Ikdacht aan nog andere iteratieven (vaak woorden op -elen), uitgaande van het woord _wiebelen_. Ik krijg van mijnwoordenboek.nl deze suggesties




> wiebelen, schommelen, schudden, slingeren, wankelen, wiegen



Ik word niet wild over deze "synoniemen". _Schudden _en _slingeren _zijn mij veel te heftig. Maar al die *w-*verba en schommelen passen w...onderwel. O, die w- !

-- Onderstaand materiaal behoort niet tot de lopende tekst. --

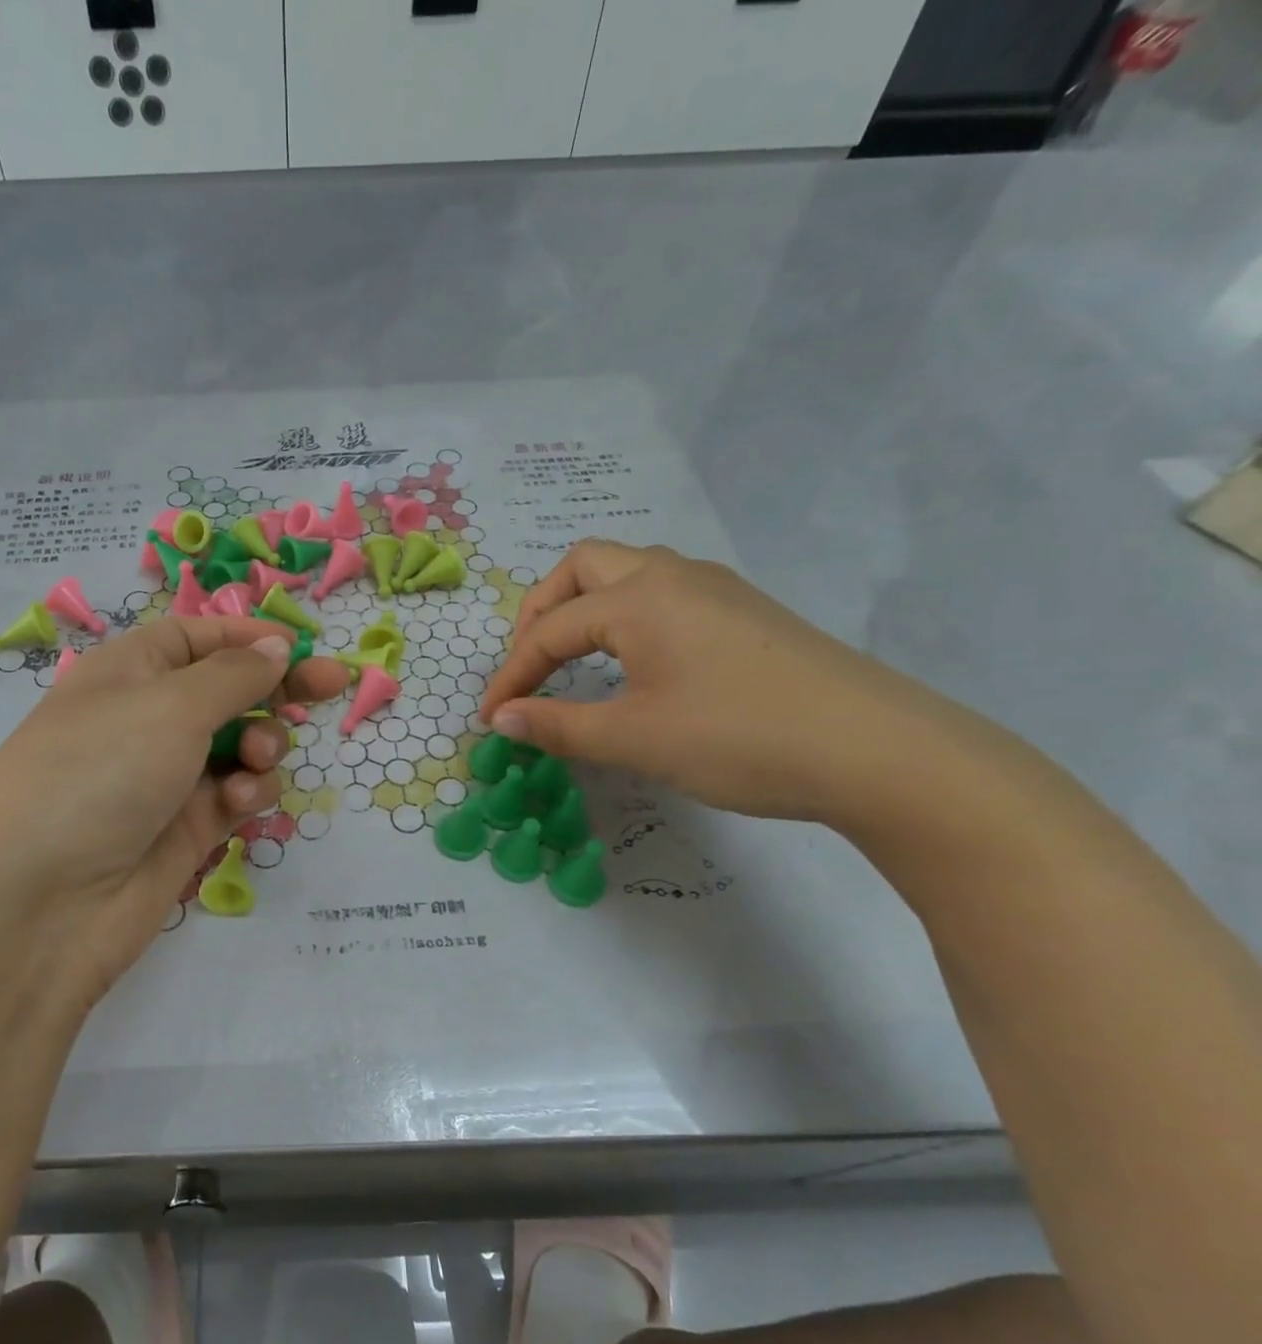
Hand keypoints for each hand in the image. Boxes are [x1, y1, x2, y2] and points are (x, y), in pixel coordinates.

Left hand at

Die sch-woorden lijjken behoorlijk divers: ik word liever geschommeld dan (door elkaar) geschud ! ;-)


----------



## Lopes

Horen de vraagwoorden die met een w beginnen hier ook bij? Wie wat waar waarom wanneer welk


----------



## ThomasK

Ach, alles mag, hoor, en dit is zeker een didactische serie. Oorspronkelijk ging het mij om leuke duo's/ trio's, etc., die niet per se onomtopeïsch hoeven te klinken. *Bed, bed, brood *is in Vlaanderen nu bekend, als een maatregel die te maken heeft met asielbeleid. BBB staan voor *blij, bang, boos, *basisemoties, enz. Dus dat zijn echt wel heel interessante 'chunks'? Daaraan dacht ik het meest...


----------